At the level of the school of Rhetoric, the student was not expected simply to study past authors, but to create. But the emphasis was upon creation in the style of the past masters, especially extemporaneous compositions and speeches. The great orations of the past were studied, and the students learned to speak in the style of Cicero, with literary allusions drawn from Virgil, discussing some episode of Homer's Iliad. Achievement was measured by style, not by content.

This was the sort of education that Sidonius pursued, although he did not enjoy the benefits that would have come with a full curriculum of study. By this time, the lack of funds, the rise of Christian thought, and other factors were leading to the "downsizing" of the late Roman universities, and few could afford to maintain a full faculty.

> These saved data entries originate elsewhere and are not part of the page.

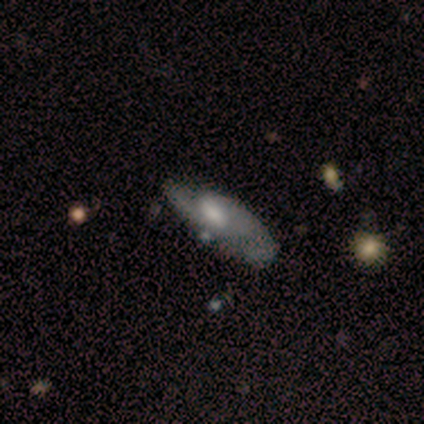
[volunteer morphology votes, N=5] smooth-or-featured: featured or disk: 80% | smooth: 20% | star or artifact: 0%
  disk-edge-on: no: 100% | yes: 0%
    bar: weak: 50% (tied) | no: 50% (tied) | strong: 0%
    has-spiral-arms: yes: 100% | no: 0%
      spiral-winding: medium: 50% | tight: 25% | loose: 25%
      spiral-arm-count: 2: 50% | 1: 25% | can't tell: 25% | 3: 0% | 4: 0% | more than 4: 0%
    bulge-size: small: 50% | moderate: 25% | none: 25% | dominant: 0% | large: 0%
  merging: minor disturbance: 60% | none: 40% | major disturbance: 0% | merger: 0%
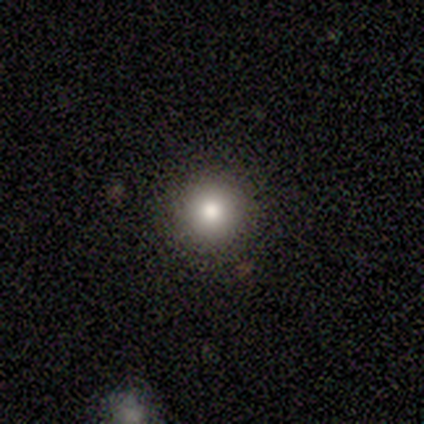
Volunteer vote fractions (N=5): smooth-or-featured: smooth: 100% | featured or disk: 0% | star or artifact: 0%
  how-rounded: round: 100% | in between: 0% | cigar-shaped: 0%
  merging: none: 100% | minor disturbance: 0% | major disturbance: 0% | merger: 0%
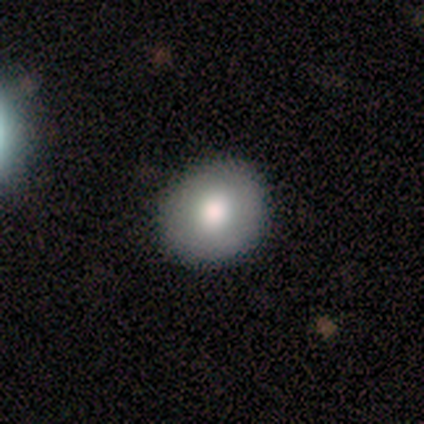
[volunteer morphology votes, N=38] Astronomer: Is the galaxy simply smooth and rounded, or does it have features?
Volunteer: smooth — 79%.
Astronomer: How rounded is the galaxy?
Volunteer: round — 83%.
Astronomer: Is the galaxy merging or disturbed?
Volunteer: none — 86%.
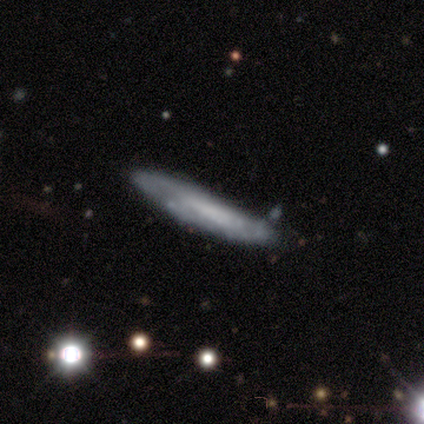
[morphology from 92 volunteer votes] This is possibly a featured or disk galaxy (51%). It is likely viewed edge-on (64%). Edge-on bulge: likely none (77%). Merging: likely none (78%).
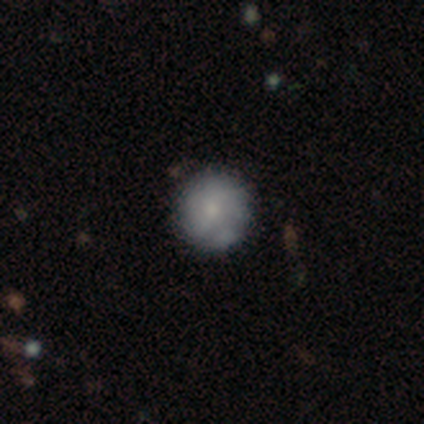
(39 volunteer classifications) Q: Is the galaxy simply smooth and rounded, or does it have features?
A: smooth — 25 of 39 (64%).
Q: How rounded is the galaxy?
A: round — 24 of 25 (96%).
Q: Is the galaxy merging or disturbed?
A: none — 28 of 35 (80%).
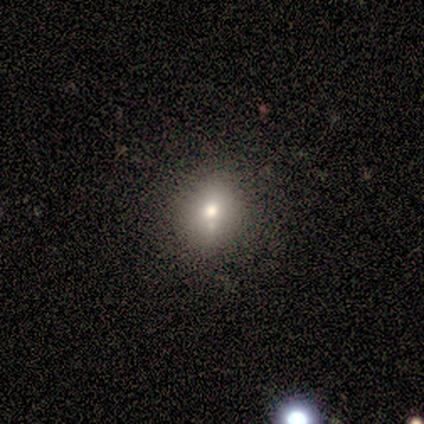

Lyon appears to have dispensed with Philosophy and Law, and did not emphasize Greek Rhetoric. Sidonius thus knew his Greek authors reasonably well, but not to the point that he could think in Greek. His letters and poems were solidly based on Latin models, and he attempted to demonstrate the extent of his learning with frequent allusions and images drawn from the Greek classics. He was not too different from others of his class in this respect. The cultural ties that had bound the Western nobility to the Greek tradition of scholarship were weakening, although every attempt was made to disguise that fact.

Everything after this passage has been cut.